500 White Hall Shrine Rd., Richmond, KY 40475

White Hall was home to General Green Clay, first cousin of Henry Clay. Green became one of the richest landowners and slaveholders in the state, often using his land and those he enslaved for hemp production. Green Clay also had a ferry known as "Clay's Ferry", often used it for shipping hemp and hempen goods. Green Clay built his home in 1798 and called his two-story brick Georgian house "Clermont."

 

Green Clay’s youngest son, Cassius Marcellus Clay, inherited the home and several hundred acres surrounding it at his father's death. Although raised by one of the wealthiest landowners and largest slaveholders in Kentucky, Cassius Clay did not approve of the institution of slavery.
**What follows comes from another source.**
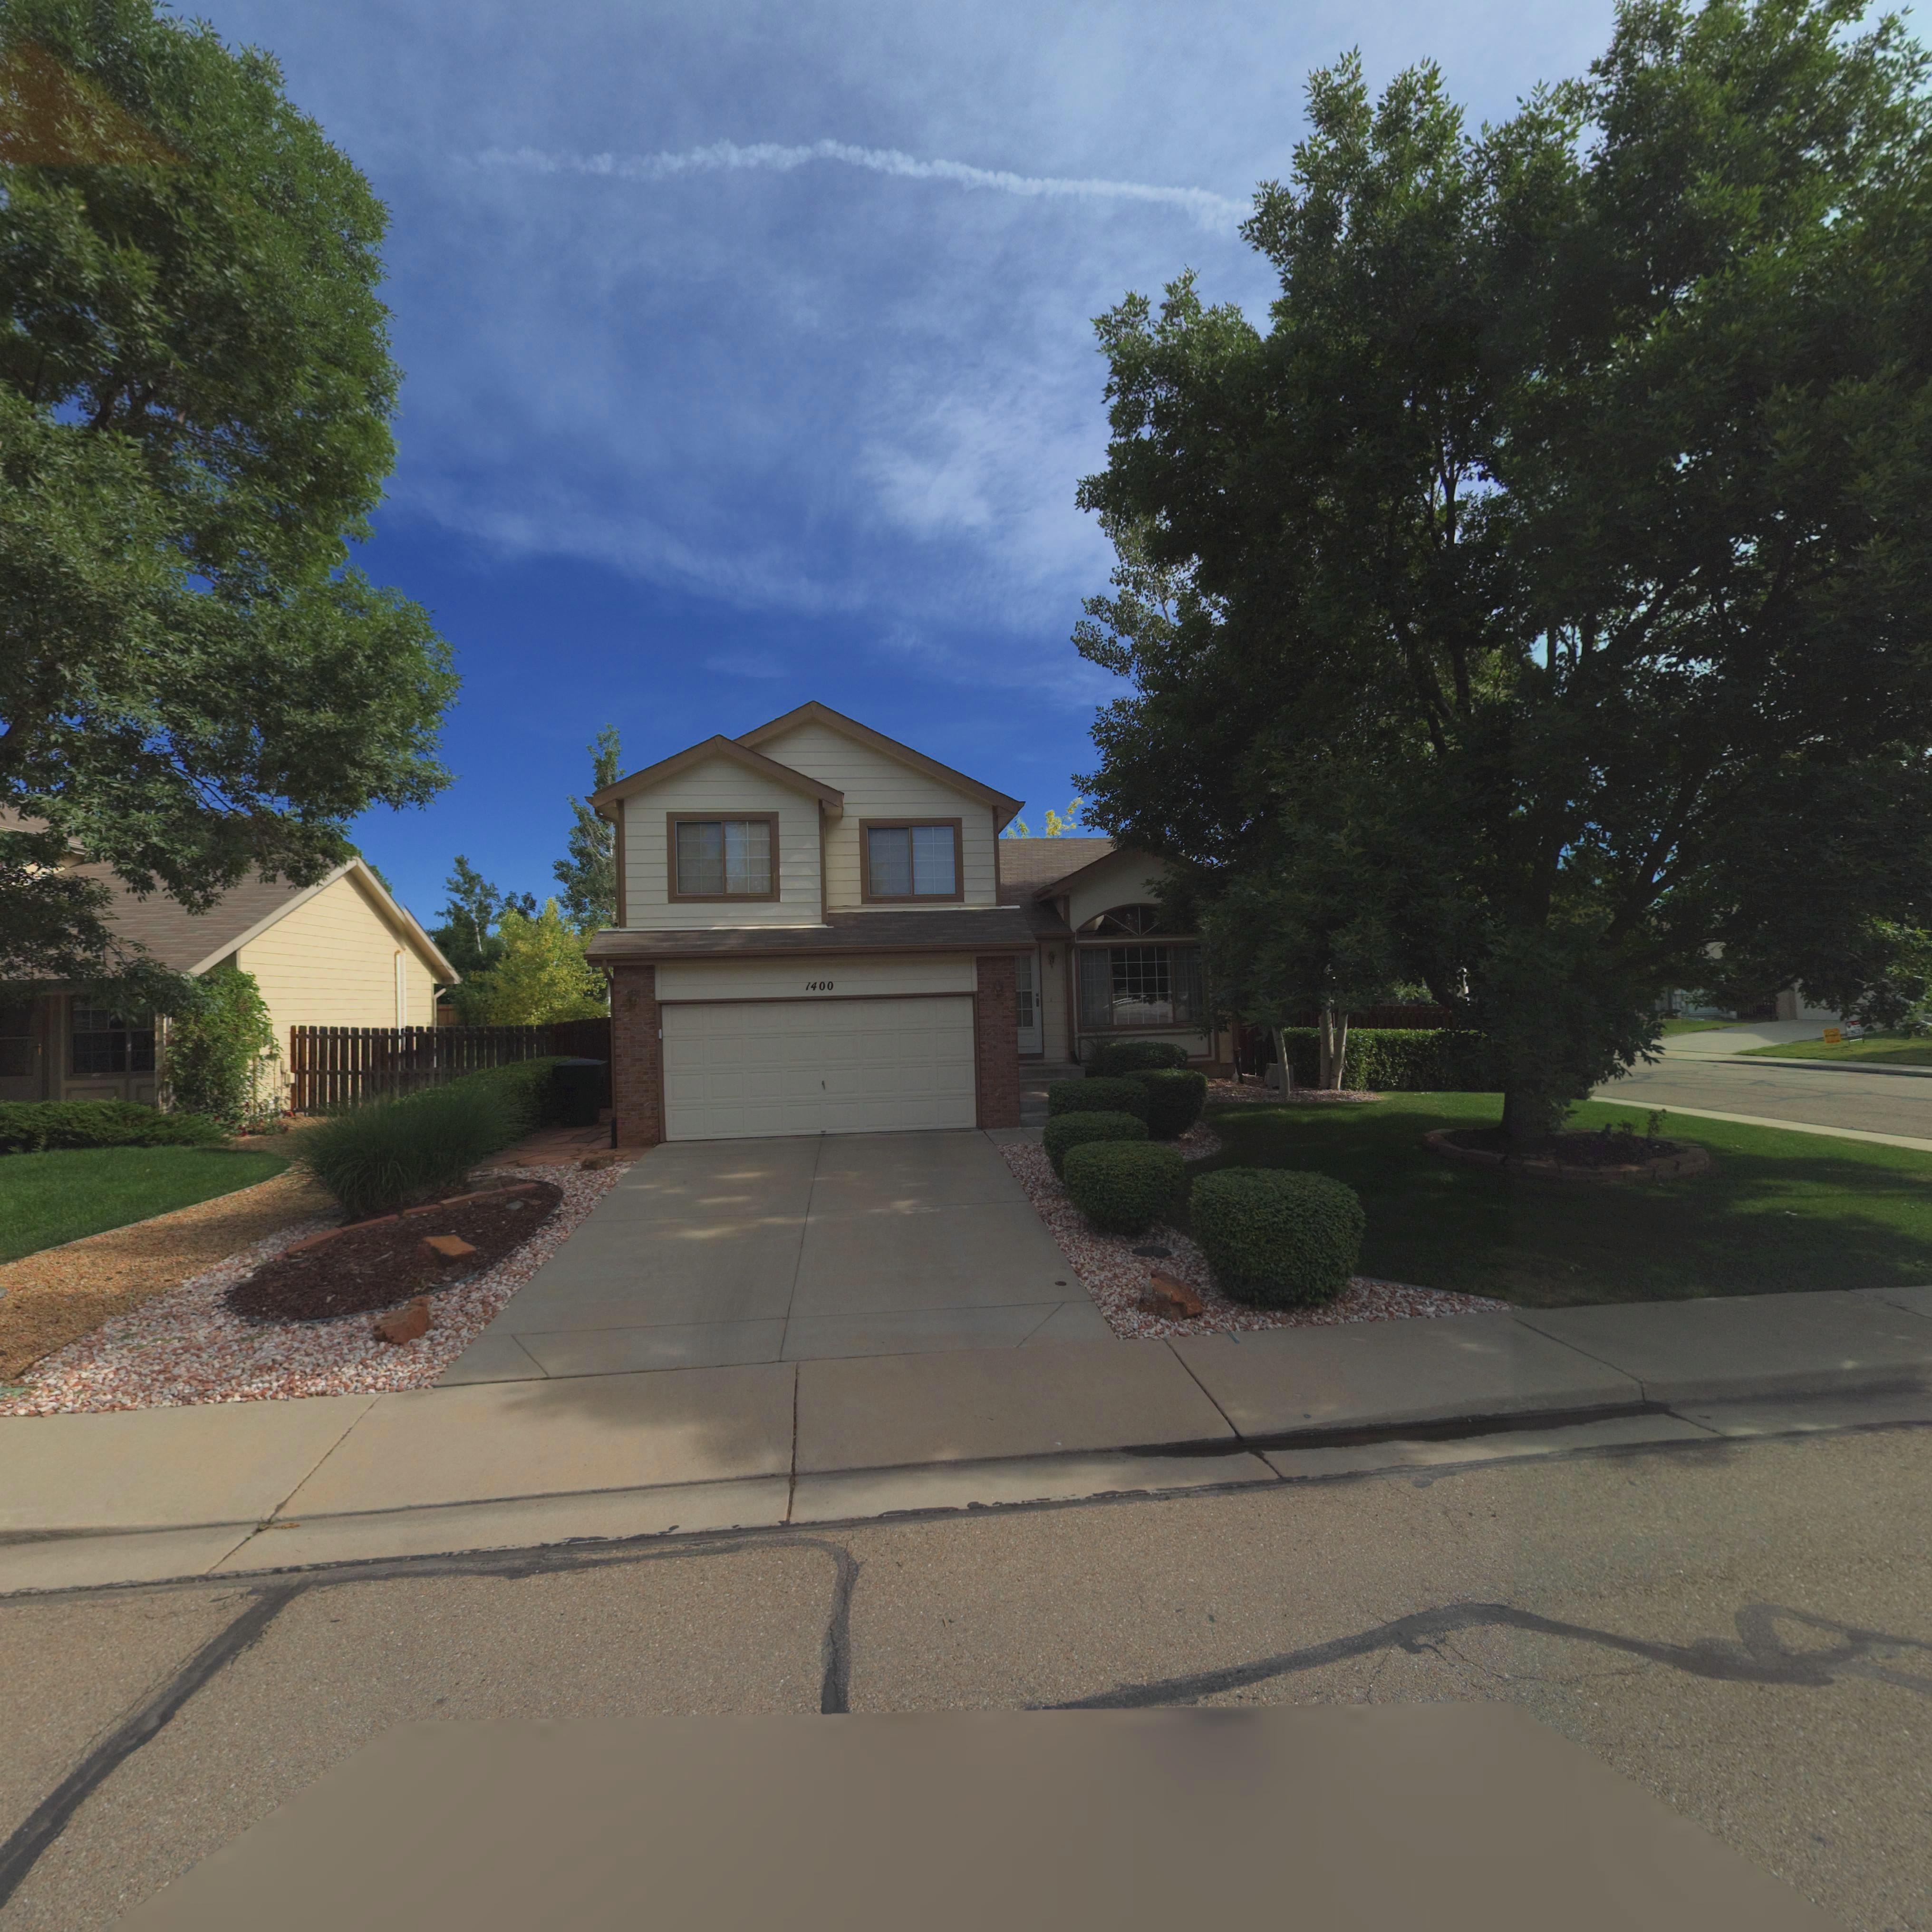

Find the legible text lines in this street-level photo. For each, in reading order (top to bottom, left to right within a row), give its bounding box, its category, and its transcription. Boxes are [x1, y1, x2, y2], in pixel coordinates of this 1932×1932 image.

[805, 980, 834, 991] StreetNumber: 1400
In fact, he became an outspoken leader against slavery and is well-known today for his role as a 19th-century emancipationist. In 1845, Clay began publishing an anti-slavery newspaper, The True American out of Lexington. Within a month he received death threats, had to arm himself, and regularly barricaded the armored doors of his newspaper office for protection, besides setting up two four-pounder cannons inside. 

 

Cassius resided in the mansion until his death in 1903, after which the house went up for auction. Cassius’ grandson Warfield Bennett bought the home and rented it out to tenant farmers, who resided in the home until the mid-1960s, after which the home was left vacant and open to vandalism. In 1968 the Bennett family donated the house to the State of Kentucky. Thanks to the concentrated efforts of First Lady Beulah Nunn, wife of Governor Louie B. Nunn, the Madison County Garden Club, and the Kentucky Department of Parks, the mansion was restored to its former glory and opened to the public in September 1971. Today, the property is maintained by Kentucky State Parks. It was recently sold to Eastern Kentucky University.